Pete Micklethwaite vs Andrew Hards (Round 3)
|Nomads B||2||4||Rotherham A|
|Ian Barwick (w)||1/2||1/2||Chris Williams|
|Ken Dewhurst||1/2||1/2||Pete Ballard|
|Lucas Roshani||0||1||Ed Sowerby|
|Steve Withington||1/2||1/2||Chris Willey|
|Les Day||1/2||1/2||Phil Sharp|
|Eric McKenna||0||1||Mick Snowdon|
Usual captain Keith was playing for the A team in Barnsley, so Steve stood in.
First to finish was Les, with a short brutal game that ended in a draw. Meanwhile Steve allowed Chris an early threat of checkmate that could only be stopped by giving up a bishop.
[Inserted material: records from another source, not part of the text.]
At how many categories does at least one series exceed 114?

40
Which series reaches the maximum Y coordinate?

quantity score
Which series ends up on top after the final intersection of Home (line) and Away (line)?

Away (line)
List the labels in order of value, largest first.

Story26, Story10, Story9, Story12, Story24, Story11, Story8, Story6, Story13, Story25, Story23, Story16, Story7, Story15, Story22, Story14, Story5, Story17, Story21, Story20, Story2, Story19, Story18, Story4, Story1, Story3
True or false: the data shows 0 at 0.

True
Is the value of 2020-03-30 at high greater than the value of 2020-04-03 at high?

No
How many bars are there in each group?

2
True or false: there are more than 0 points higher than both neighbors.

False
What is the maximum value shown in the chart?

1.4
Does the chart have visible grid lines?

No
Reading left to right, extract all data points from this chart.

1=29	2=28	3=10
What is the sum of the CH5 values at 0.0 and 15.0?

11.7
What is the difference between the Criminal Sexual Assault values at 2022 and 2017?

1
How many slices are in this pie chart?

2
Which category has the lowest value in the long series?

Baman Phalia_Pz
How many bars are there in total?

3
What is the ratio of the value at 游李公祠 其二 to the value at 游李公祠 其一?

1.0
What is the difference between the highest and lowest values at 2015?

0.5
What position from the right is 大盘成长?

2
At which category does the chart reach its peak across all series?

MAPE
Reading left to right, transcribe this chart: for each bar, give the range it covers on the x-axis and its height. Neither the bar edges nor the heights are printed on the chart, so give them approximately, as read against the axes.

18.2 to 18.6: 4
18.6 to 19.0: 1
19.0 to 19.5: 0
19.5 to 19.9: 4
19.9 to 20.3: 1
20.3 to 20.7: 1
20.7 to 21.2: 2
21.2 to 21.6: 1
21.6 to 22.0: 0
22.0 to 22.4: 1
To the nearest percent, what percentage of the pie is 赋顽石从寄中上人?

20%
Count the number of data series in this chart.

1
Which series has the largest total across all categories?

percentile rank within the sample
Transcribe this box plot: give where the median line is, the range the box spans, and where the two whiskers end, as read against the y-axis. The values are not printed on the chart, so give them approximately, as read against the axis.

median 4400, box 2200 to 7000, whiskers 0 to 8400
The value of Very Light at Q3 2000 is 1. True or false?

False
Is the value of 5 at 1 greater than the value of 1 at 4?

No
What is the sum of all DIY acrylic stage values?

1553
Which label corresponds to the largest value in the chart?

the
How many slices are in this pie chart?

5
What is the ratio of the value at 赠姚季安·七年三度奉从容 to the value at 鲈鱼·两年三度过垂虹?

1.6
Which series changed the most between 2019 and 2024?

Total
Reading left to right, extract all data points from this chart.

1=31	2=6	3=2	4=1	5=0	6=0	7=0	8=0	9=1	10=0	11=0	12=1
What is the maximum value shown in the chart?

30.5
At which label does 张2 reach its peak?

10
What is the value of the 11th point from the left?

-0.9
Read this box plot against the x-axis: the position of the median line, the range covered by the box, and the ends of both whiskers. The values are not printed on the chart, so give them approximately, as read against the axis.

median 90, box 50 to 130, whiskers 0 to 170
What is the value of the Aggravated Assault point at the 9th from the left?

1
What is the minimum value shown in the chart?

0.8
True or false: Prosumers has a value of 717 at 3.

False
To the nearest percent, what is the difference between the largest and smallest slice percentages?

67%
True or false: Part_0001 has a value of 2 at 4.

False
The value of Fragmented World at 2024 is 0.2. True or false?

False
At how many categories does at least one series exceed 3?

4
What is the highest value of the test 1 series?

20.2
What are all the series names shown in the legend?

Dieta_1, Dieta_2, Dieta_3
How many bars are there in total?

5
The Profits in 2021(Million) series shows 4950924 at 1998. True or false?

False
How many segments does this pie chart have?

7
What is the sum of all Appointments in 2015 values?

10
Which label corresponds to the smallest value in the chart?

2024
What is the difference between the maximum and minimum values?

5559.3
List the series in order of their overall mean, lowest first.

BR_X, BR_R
This, however, was met shortly after with a nice counter-blunder from Chris, and a draw was agreed in a game both players would rather forget. New Nomad Lucas crumbled early and things weren’t looking good. A draw on board two and defeat for Eric meant Nomads had lost the match.
Ian was last to finish with an interesting queens and pawns endgame from which he secured a draw.
|Darnall||3 1/2||2 1/2||Nomads D|
|Danny Dawson||1||0||Les Day (w)|
|Craig Chatterton||1/2||1/2||Eric McKenna|
|Robert Black||1/2||1/2||Jo Woollard|
|Harry Feather||1/2||1/2||Robert Shaw|
|Bob Lindsay||0||1||Gordon Shaw|
|Joel Fair||1||0||Sam Humphrey|
Robert won a rook for a knight early on, but then had to trade a rook for a bishop to prevent his queen being trapped, leaving Robert just one pawn up. After some manoeuvring a draw was agreed in this position, with white to move.
Later, Harry Feather checked this position with an online chess engine, which confirmed it was a draw.
Les and his opponent both castled kingside, then traded off queens and minor pieces, leaving Les five pawns down in a rook endgame so he resigned.
Jo and her opponent began by trading knights. Further exchanges followed, leaving them in a deadlocked position. Eric’s game also quickly deadlocked, giving another draw.
Sam and his opponent both castled kingside. After trading off the minor pieces Sam emerged into the endgame with a queen and four pawns against two rooks and six pawns, a small material advantage, but enough for Joel to force a win.